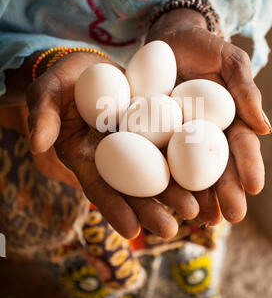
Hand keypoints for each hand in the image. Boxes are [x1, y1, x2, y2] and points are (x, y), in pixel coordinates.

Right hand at [26, 51, 199, 239]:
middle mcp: (114, 157)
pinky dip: (188, 161)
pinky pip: (172, 144)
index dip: (113, 208)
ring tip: (198, 210)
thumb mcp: (46, 92)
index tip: (132, 231)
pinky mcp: (154, 127)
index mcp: (86, 156)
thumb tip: (38, 144)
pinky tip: (207, 176)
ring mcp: (136, 143)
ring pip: (157, 173)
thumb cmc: (61, 80)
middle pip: (133, 188)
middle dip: (152, 209)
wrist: (87, 65)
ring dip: (176, 193)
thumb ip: (43, 115)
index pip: (98, 187)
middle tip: (173, 228)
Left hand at [146, 8, 271, 224]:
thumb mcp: (229, 61)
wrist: (168, 38)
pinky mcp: (150, 136)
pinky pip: (153, 158)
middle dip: (225, 193)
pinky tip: (162, 199)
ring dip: (197, 198)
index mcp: (228, 122)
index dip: (249, 167)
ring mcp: (176, 138)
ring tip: (201, 221)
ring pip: (188, 173)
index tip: (254, 187)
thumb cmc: (204, 47)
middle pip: (216, 169)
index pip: (241, 148)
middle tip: (229, 217)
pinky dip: (160, 180)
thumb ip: (245, 90)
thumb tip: (265, 127)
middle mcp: (203, 136)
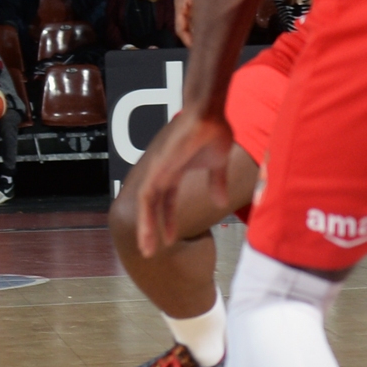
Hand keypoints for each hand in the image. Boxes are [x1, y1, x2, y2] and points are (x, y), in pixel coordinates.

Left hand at [130, 111, 234, 257]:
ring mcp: (158, 170)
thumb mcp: (218, 164)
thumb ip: (217, 183)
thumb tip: (220, 202)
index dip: (169, 221)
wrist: (209, 113)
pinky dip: (146, 215)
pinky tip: (148, 231)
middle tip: (150, 252)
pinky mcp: (158, 168)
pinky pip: (148, 196)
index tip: (171, 240)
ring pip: (147, 205)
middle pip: (153, 207)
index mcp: (174, 172)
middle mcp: (163, 173)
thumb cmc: (213, 131)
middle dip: (151, 229)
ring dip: (146, 228)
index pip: (167, 202)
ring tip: (147, 250)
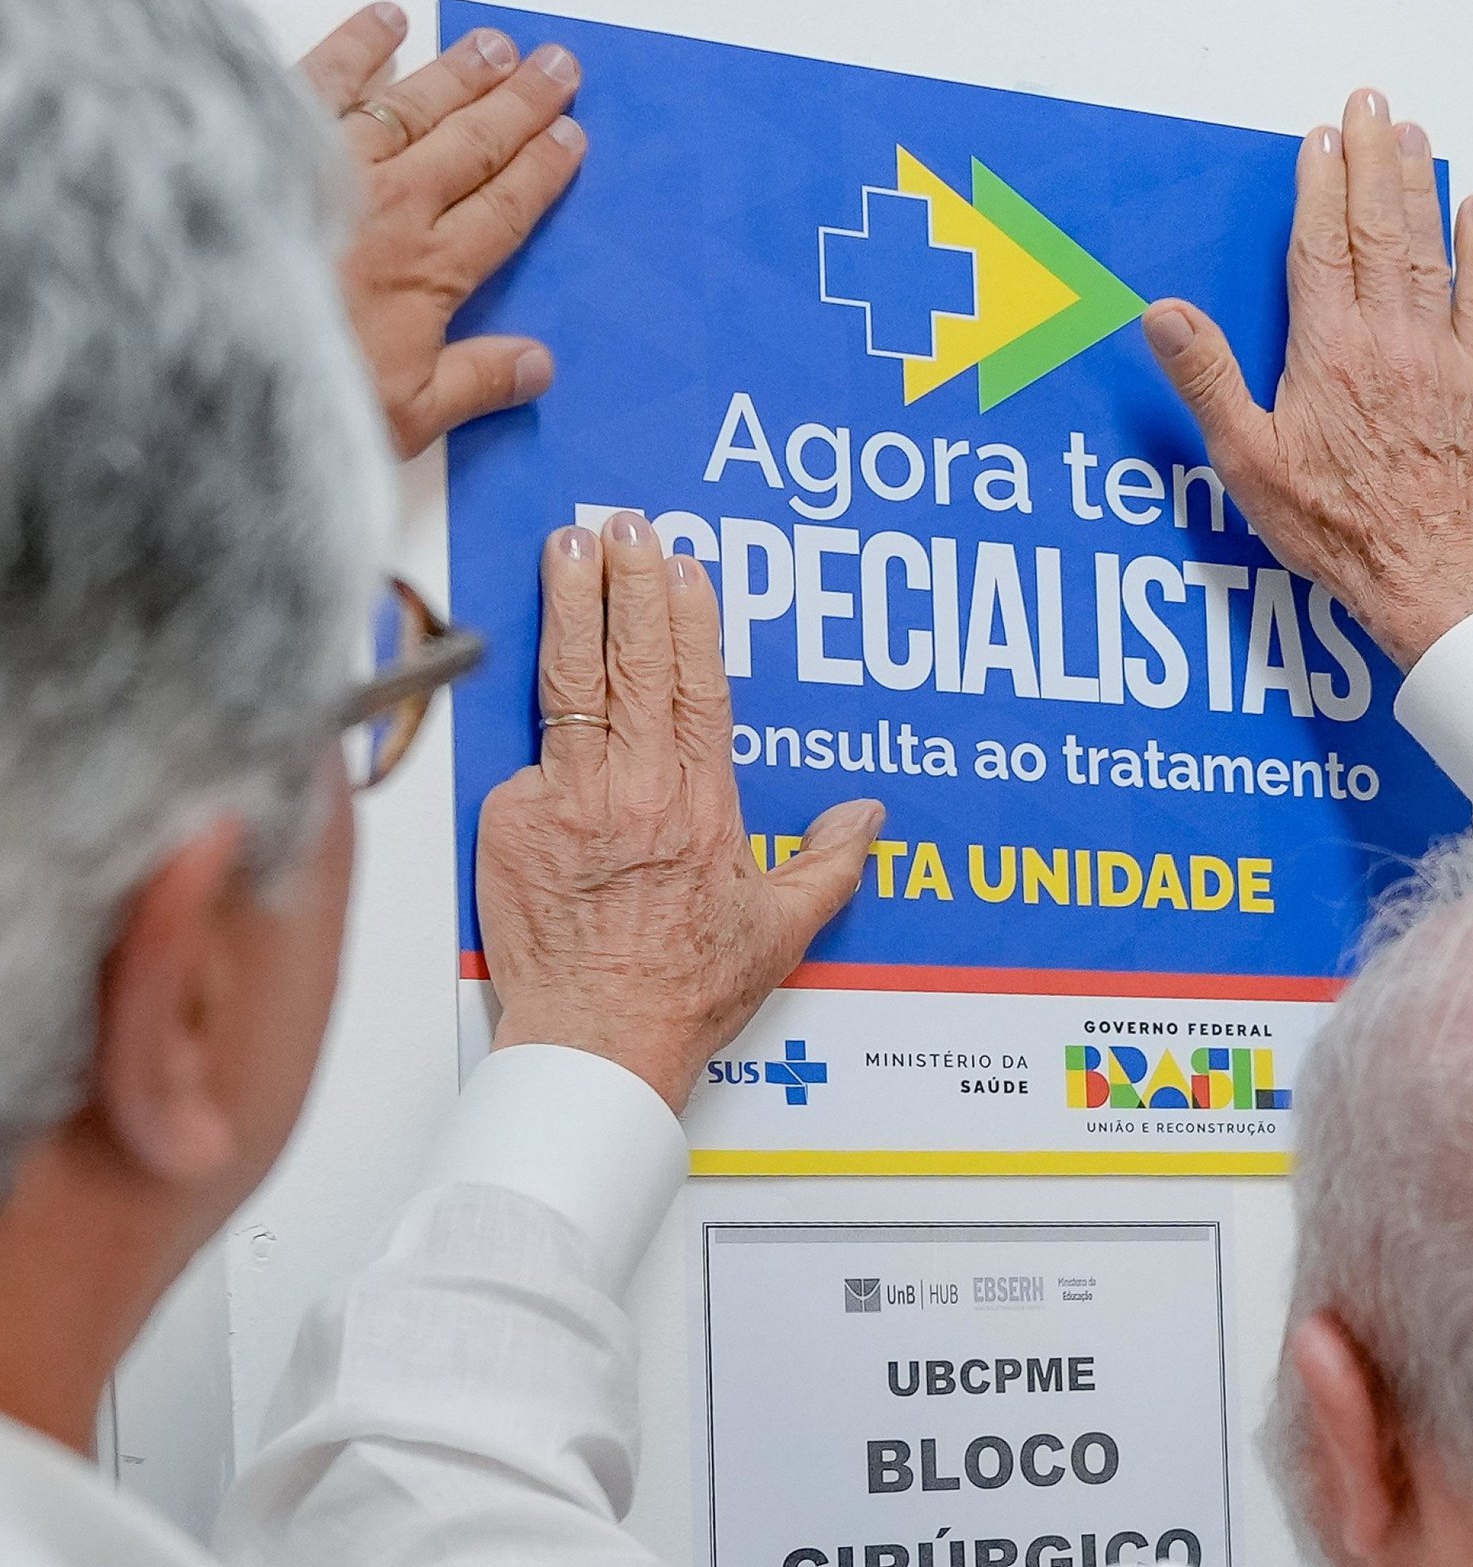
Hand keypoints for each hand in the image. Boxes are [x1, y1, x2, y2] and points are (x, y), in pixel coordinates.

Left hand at [299, 3, 585, 458]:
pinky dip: (360, 42)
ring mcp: (339, 162)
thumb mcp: (407, 414)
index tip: (570, 135)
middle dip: (521, 103)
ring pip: (417, 103)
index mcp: (432, 269)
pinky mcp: (276, 135)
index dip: (543, 169)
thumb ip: (477, 382)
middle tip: (556, 66)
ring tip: (497, 45)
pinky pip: (330, 75)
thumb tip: (539, 366)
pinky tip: (388, 20)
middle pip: (474, 143)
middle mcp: (396, 202)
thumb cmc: (303, 385)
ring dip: (462, 70)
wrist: (204, 346)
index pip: (505, 208)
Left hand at [477, 514, 883, 1113]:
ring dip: (570, 607)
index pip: (696, 683)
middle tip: (620, 525)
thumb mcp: (780, 931)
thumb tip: (866, 819)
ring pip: (569, 682)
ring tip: (566, 548)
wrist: (599, 1041)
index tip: (682, 566)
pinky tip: (518, 668)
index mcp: (702, 804)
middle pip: (631, 660)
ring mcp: (567, 800)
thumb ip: (830, 864)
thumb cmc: (680, 993)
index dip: (688, 616)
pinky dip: (527, 726)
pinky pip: (522, 762)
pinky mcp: (512, 824)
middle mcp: (635, 788)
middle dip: (626, 582)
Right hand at [1143, 88, 1472, 669]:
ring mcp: (1439, 353)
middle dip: (1371, 160)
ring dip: (1419, 185)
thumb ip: (1208, 378)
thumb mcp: (1246, 459)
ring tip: (1410, 134)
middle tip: (1368, 105)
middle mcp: (1387, 337)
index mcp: (1327, 351)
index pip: (1321, 246)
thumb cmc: (1331, 524)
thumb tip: (1164, 315)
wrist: (1418, 566)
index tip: (1318, 140)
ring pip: (1428, 248)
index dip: (1319, 187)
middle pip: (1378, 228)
◆ ◆ ◆
__Activity__: The material above holds pictures; leave them out. Repeat exactly the lines from the one containing "index pip: (98, 187)" through the one containing "pinky tip: (518, 668)", and nothing else.

__Output for this task__:
index pip: (98, 187)
middle tip: (173, 228)
Left hand at [146, 8, 271, 224]:
thumb mcp: (229, 61)
wrist: (168, 38)
pinky mcp: (150, 136)
pinky pip: (153, 158)
middle dip: (225, 193)
pinky tip: (162, 199)
ring dip: (197, 198)
index mcp: (228, 122)
index dip: (249, 167)
ring mcp: (176, 138)
ring tip: (201, 221)
ring pip: (188, 173)
index tip: (254, 187)
thumb cmc: (204, 47)
middle pip: (216, 169)
index pip: (241, 148)
middle tip: (229, 217)
pinky dip: (160, 180)
thumb ip: (245, 90)
thumb tip: (265, 127)
middle mcp: (203, 136)
Hand keypoints for each hand in the image. Boxes are [x1, y1, x2, y2] and points are (x, y), in pixel coordinates.

Left hand at [130, 111, 234, 257]:
ring mcp: (158, 170)
thumb mcp: (218, 164)
thumb ip: (217, 183)
thumb tip: (220, 202)
index dip: (169, 221)
wrist: (209, 113)
pinky dip: (146, 215)
pinky tip: (148, 231)
middle tip: (150, 252)
pinky mcp: (158, 168)
pinky pip: (148, 196)
index tip: (171, 240)
ring pip: (147, 205)
middle pip: (153, 207)
index mcp: (174, 172)
middle mcp: (163, 173)
thumb cmc: (213, 131)
middle dip: (151, 229)
ring dip: (146, 228)
index pip: (167, 202)
ring tip: (147, 250)
Hand keypoints for each hand in the image. Boxes are [x1, y1, x2, y2] and points are (x, y), in pixel coordinates.

Left hand at [299, 3, 585, 458]:
pinky dip: (360, 42)
ring mcp: (339, 162)
thumb mcp: (407, 414)
index tip: (570, 135)
middle dip: (521, 103)
ring pip: (417, 103)
index mcp: (432, 269)
pinky mcp: (276, 135)
index dip: (543, 169)
thumb ip: (477, 382)
middle tip: (556, 66)
ring tip: (497, 45)
pinky pip: (330, 75)
thumb tip: (539, 366)
pinky tip: (388, 20)
middle pip: (474, 143)
middle mcp: (396, 202)
thumb cmc: (303, 385)
ring dip: (462, 70)
wrist: (204, 346)
index pip: (505, 208)
Left hand at [477, 514, 883, 1113]:
ring dip: (570, 607)
index pip: (696, 683)
middle tip: (620, 525)
thumb mcp: (780, 931)
thumb tip: (866, 819)
ring pip: (569, 682)
ring tip: (566, 548)
wrist: (599, 1041)
index tip: (682, 566)
pinky tip: (518, 668)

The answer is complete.